COP18: At the negotiation table not all are equal
Updated on 07 September 2022
As much as “one state, one vote” rules or methods of consensus decision-making aim at giving the impression of resulting in a decision among equals, this is simply not the case. To anyone involved in diplomacy this statement is akin to a truism.
It is as true for the climate change negotiations currently underway in the form of the 18th Conference of the Parties (COP) to the UN Framework Convention on Climate Change (UNFCCC) in Doha, Qatar, as it is for most international negotiations. In case of climate change negotiations, this lack of equity is especially problematic though. Those who are most affected by climate change and are least likely to have the resources to adapt to it are also those with the least power at the negotiation table.
Being almost at the midway point of the two weeks of the negotiation marathon that is COP18, this is a good opportunity to remind ourselves of the lack of equity and the inequality at the negotiation table. Whatever the modest outcome of COP18 will be, it won’t be an agreement reached among equals.
Wikipedia informs us that a “truism is a claim that is so obvious or self-evident as to be hardly worth mentioning.”But this also means that from time to time it needs to be mentioned again to serve as a reminder and to not allow the fact that it is self-evident result in ignoring a problem. A look at the data underpinning the inequality at the negotiation table of the climate change negotiations (COPs) is probably the best and most robust reminder.
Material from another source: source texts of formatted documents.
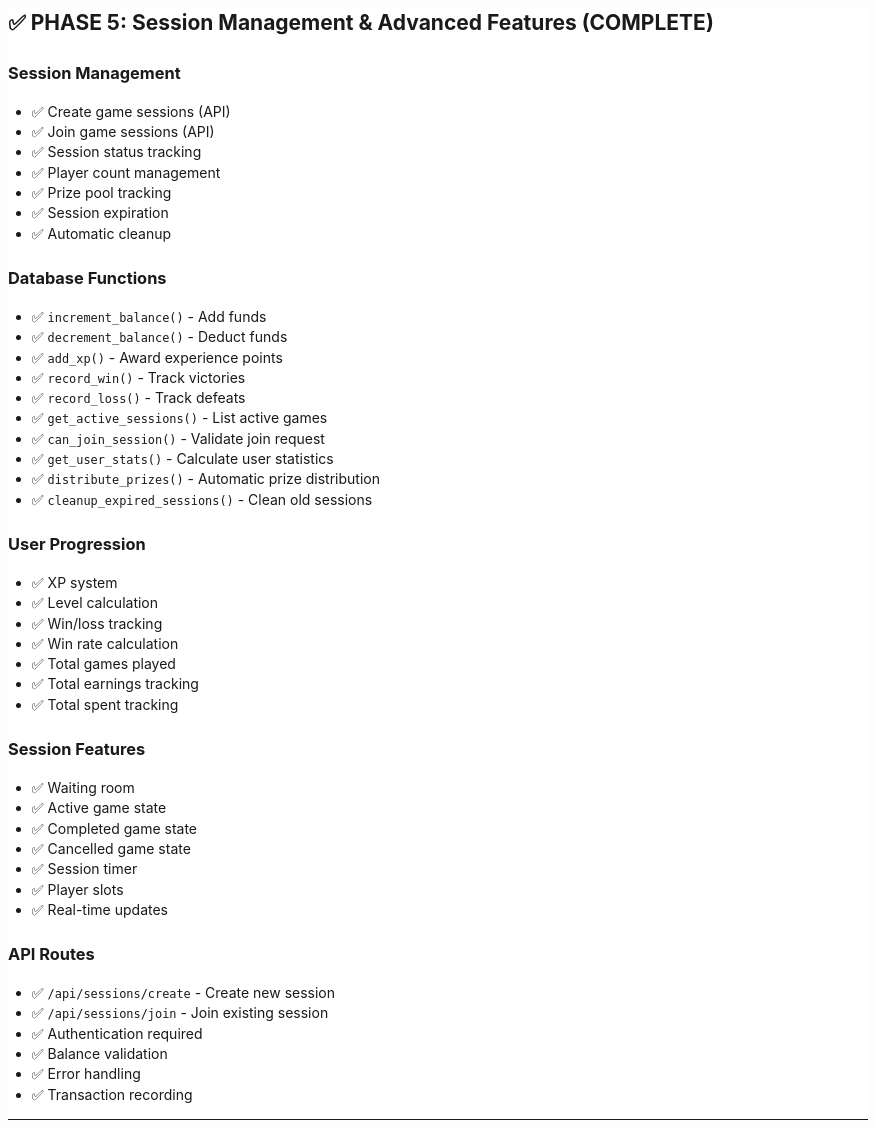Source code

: 
## ✅ PHASE 5: Session Management & Advanced Features (COMPLETE)

### Session Management
- ✅ Create game sessions (API)
- ✅ Join game sessions (API)
- ✅ Session status tracking
- ✅ Player count management
- ✅ Prize pool tracking
- ✅ Session expiration
- ✅ Automatic cleanup

### Database Functions
- ✅ `increment_balance()` - Add funds
- ✅ `decrement_balance()` - Deduct funds
- ✅ `add_xp()` - Award experience points
- ✅ `record_win()` - Track victories
- ✅ `record_loss()` - Track defeats
- ✅ `get_active_sessions()` - List active games
- ✅ `can_join_session()` - Validate join request
- ✅ `get_user_stats()` - Calculate user statistics
- ✅ `distribute_prizes()` - Automatic prize distribution
- ✅ `cleanup_expired_sessions()` - Clean old sessions

### User Progression
- ✅ XP system
- ✅ Level calculation
- ✅ Win/loss tracking
- ✅ Win rate calculation
- ✅ Total games played
- ✅ Total earnings tracking
- ✅ Total spent tracking

### Session Features
- ✅ Waiting room
- ✅ Active game state
- ✅ Completed game state
- ✅ Cancelled game state
- ✅ Session timer
- ✅ Player slots
- ✅ Real-time updates

### API Routes
- ✅ `/api/sessions/create` - Create new session
- ✅ `/api/sessions/join` - Join existing session
- ✅ Authentication required
- ✅ Balance validation
- ✅ Error handling
- ✅ Transaction recording

---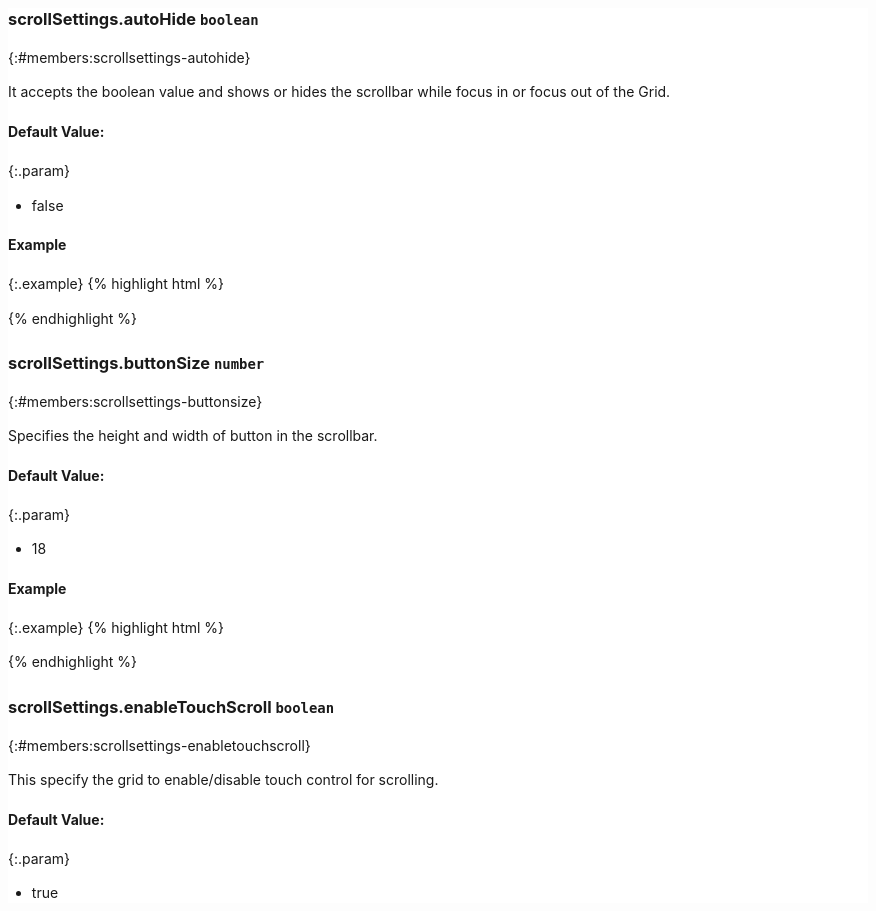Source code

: ### scrollSettings.autoHide `boolean`
{:#members:scrollsettings-autohide}
 
It accepts the boolean value and shows or hides the scrollbar while focus in or focus out of the Grid.

#### Default Value:
{:.param}
* false

#### Example
{:.example}
{% highlight html %}
<div id="Grid"></div> 
<script>
$("#Grid").ejGrid({
   dataSource:window.gridData,
   allowScrolling: true,
   scrollSettings:{ autoHide: true }
});
</script> 
{% endhighlight %}

### scrollSettings.buttonSize `number`
{:#members:scrollsettings-buttonsize}
 
Specifies the height and width of button in the scrollbar.

#### Default Value:
{:.param}
* 18

#### Example
{:.example}
{% highlight html %}
<div id="Grid"></div> 
<script>
$("#Grid").ejGrid({
   dataSource:window.gridData,
   allowScrolling: true,
   scrollSettings:{ buttonSize:20 }
});
</script> 
{% endhighlight %}

### scrollSettings.enableTouchScroll `boolean`
{:#members:scrollsettings-enabletouchscroll}

This specify the grid to enable/disable touch control for scrolling.

#### Default Value:
{:.param}
* true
A good source is Schroeder’s, Boykoff’s, and Spiers’ “Equity and state representations in climate change negotiations”. They find that, overall, climate change negotiations have become a much bigger affair over the years. From the 1st COP in 1994 to the 15th COP in 2009, the number of official representatives increased 14-fold. Yet, while G8 countries and the big 5 (China, India, South Africa, Brazil, and Mexico) increased their delegation sizes, small developing countries downsized. So, the gap in negotiation resources between the richest and the poorest nations persisted and indeed widened. This leads to two phenomena that express the inequality at the negotiation table best: a considerable “capacity gap” on the one hand and “negotiation by exhaustion” on the other. As a response, the authors recommend to introduce a cap for the size of national delegations that ensures broad representation of various governmental departments while at the same time keeping delegations to a manageable size.